Page element annotations:
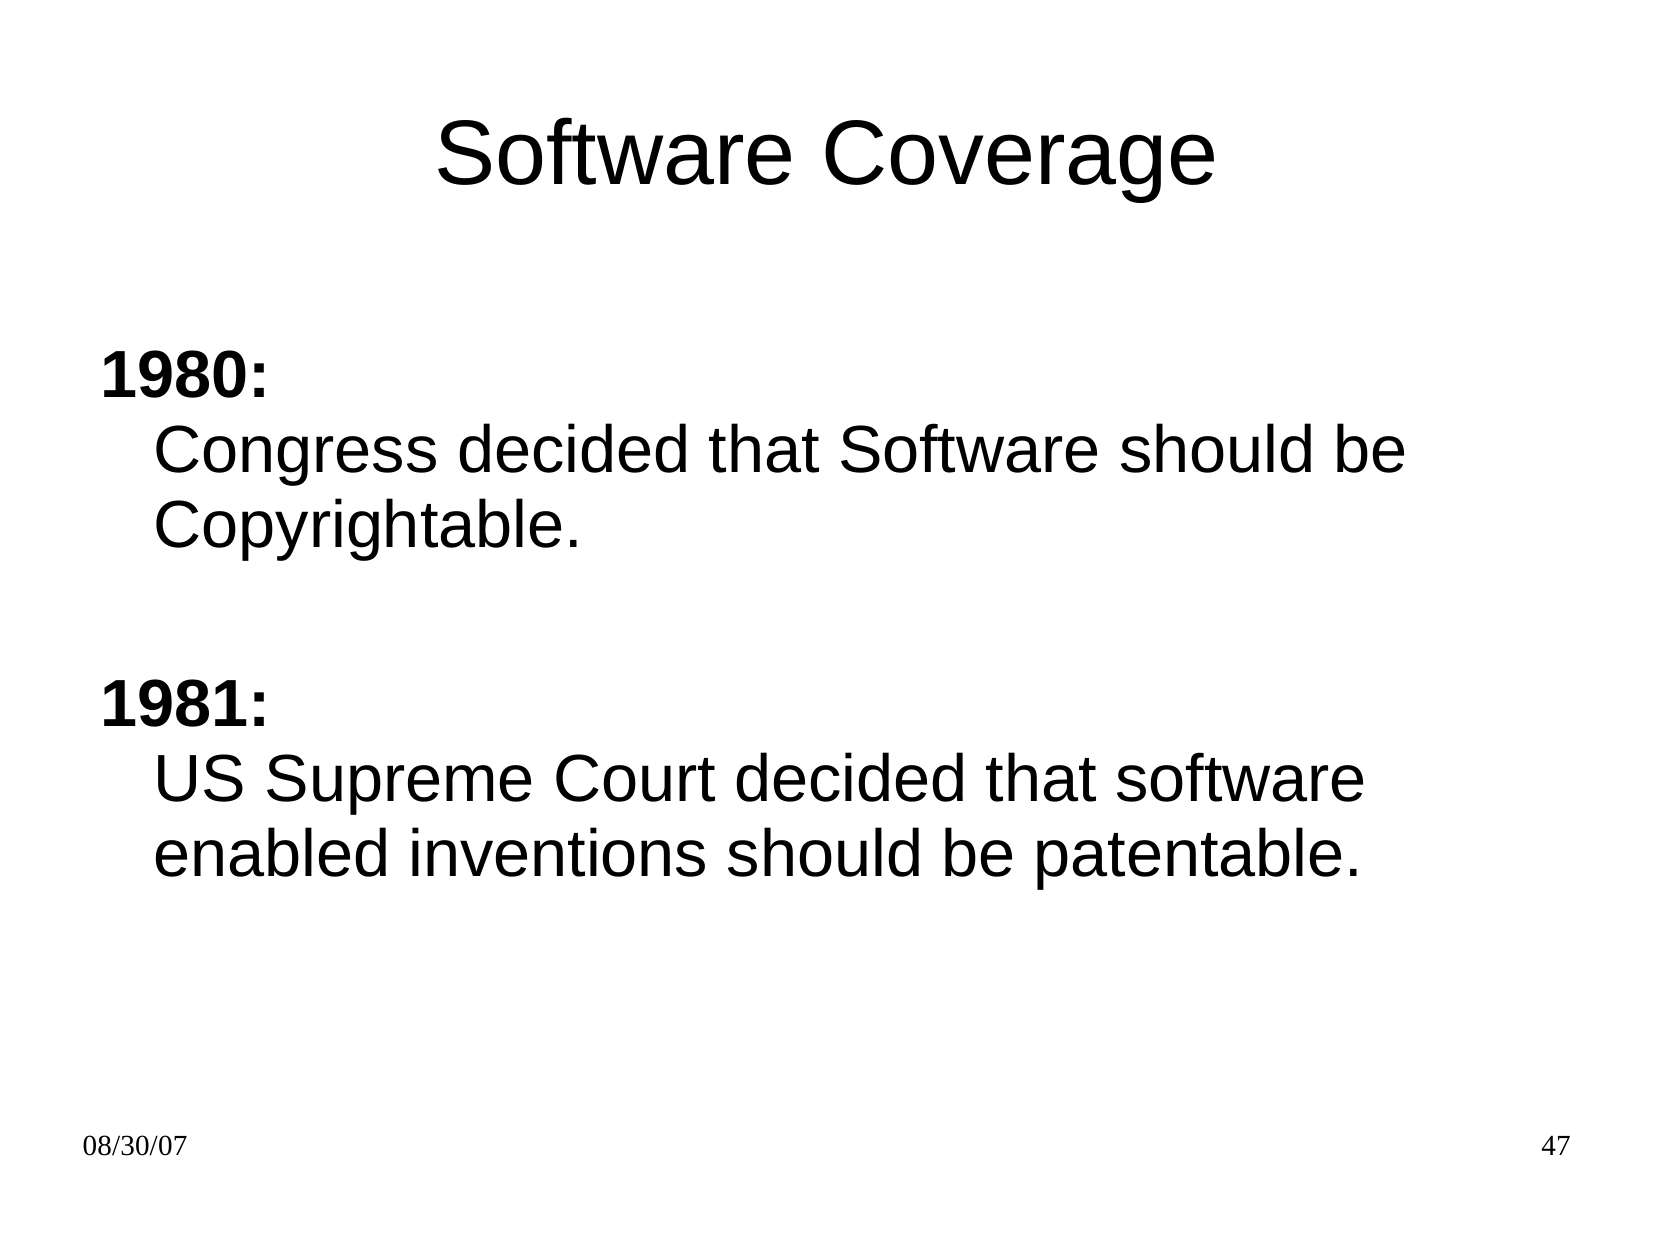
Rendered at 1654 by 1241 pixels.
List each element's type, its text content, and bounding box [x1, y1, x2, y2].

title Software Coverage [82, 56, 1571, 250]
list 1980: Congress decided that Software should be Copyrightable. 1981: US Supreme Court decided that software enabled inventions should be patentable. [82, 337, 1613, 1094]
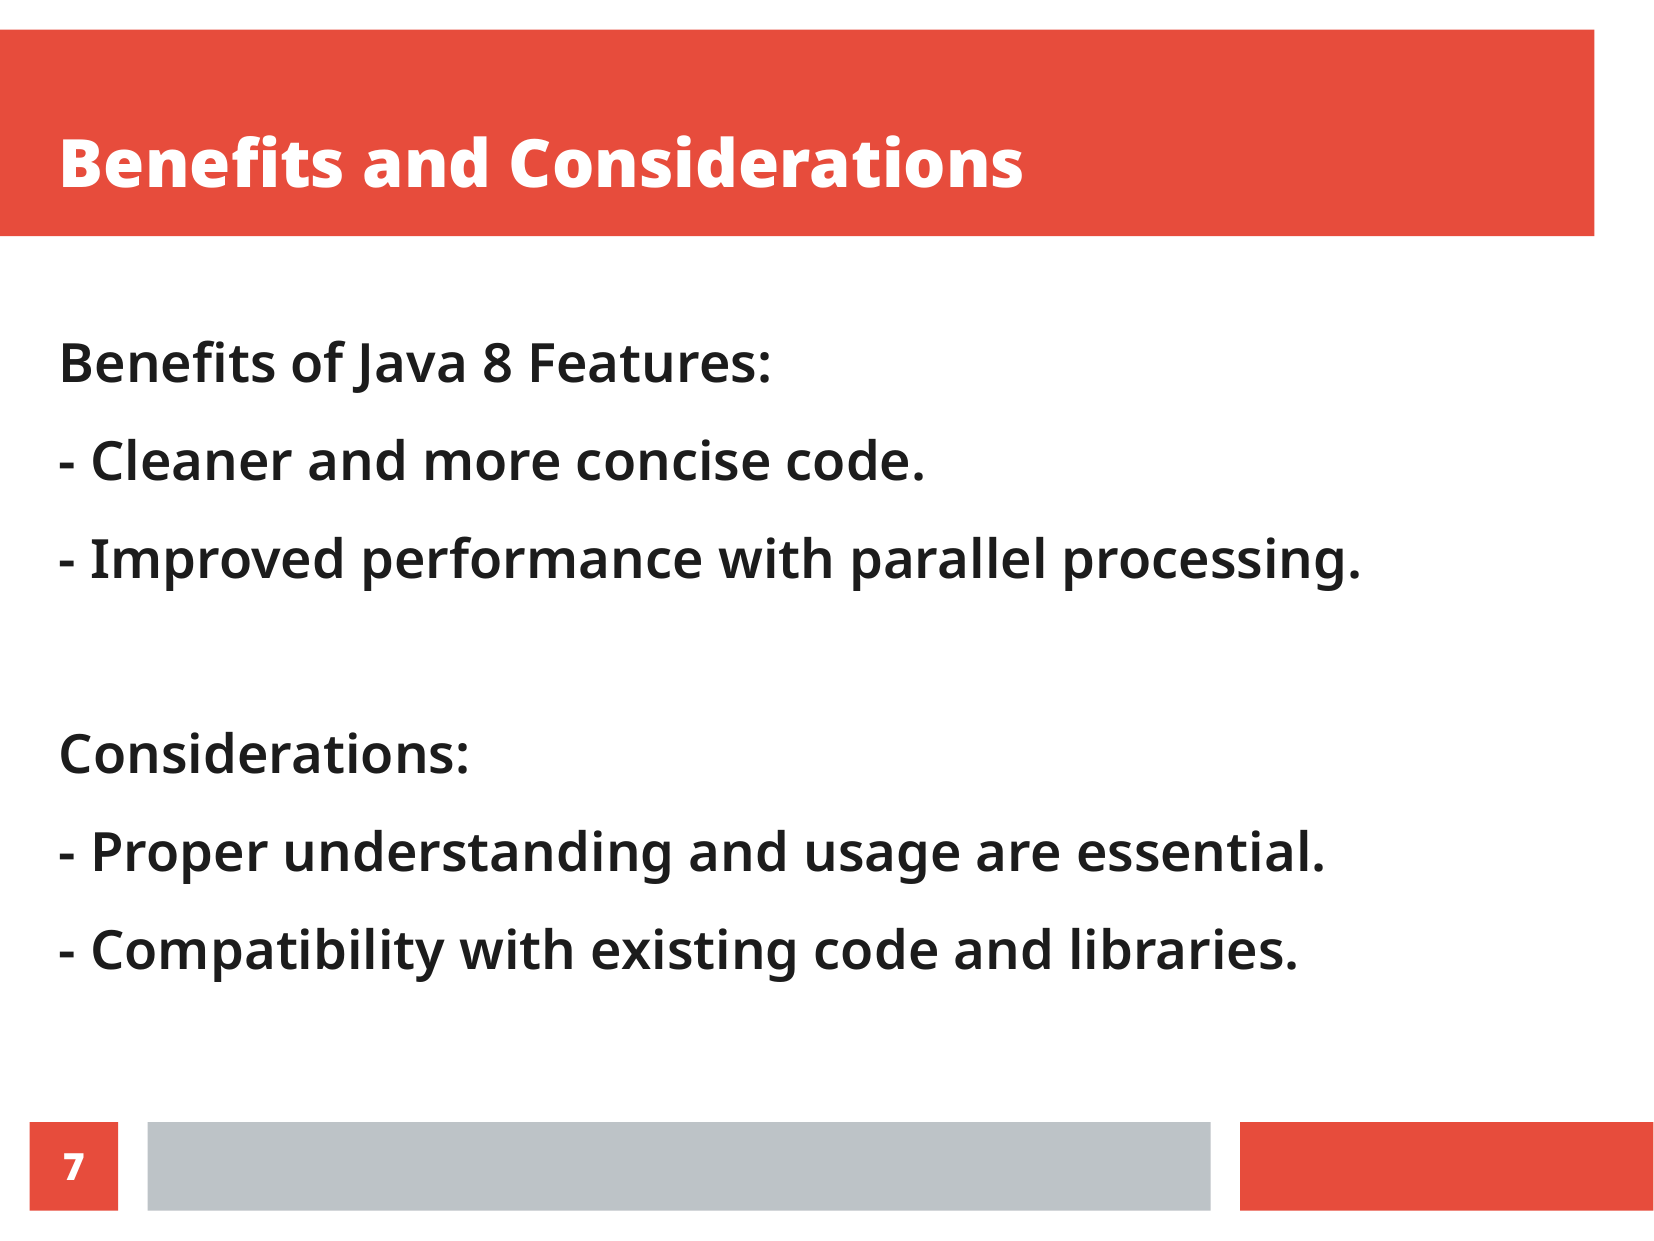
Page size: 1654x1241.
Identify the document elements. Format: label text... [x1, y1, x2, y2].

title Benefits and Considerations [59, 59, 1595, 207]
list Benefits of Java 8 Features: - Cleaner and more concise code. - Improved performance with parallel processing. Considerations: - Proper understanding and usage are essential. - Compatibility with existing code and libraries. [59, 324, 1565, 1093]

*TASK DESCRIPTION*:
Copy every line of the records above verbatim, omitting the pictures.

*WRITTEN RESPONSE*:
Rendered at 1654 by 1241 pixels.
List each element's type, its text content, and bounding box [x1, y1, x2, y2].

title Software Coverage [82, 56, 1571, 250]
list 1980: Congress decided that Software should be Copyrightable. 1981: US Supreme Court decided that software enabled inventions should be patentable. [82, 337, 1613, 1094]
Page size: 1654x1241.
Identify the document elements. Format: label text... [x1, y1, x2, y2].

title Benefits and Considerations [59, 59, 1595, 207]
list Benefits of Java 8 Features: - Cleaner and more concise code. - Improved performance with parallel processing. Considerations: - Proper understanding and usage are essential. - Compatibility with existing code and libraries. [59, 324, 1565, 1093]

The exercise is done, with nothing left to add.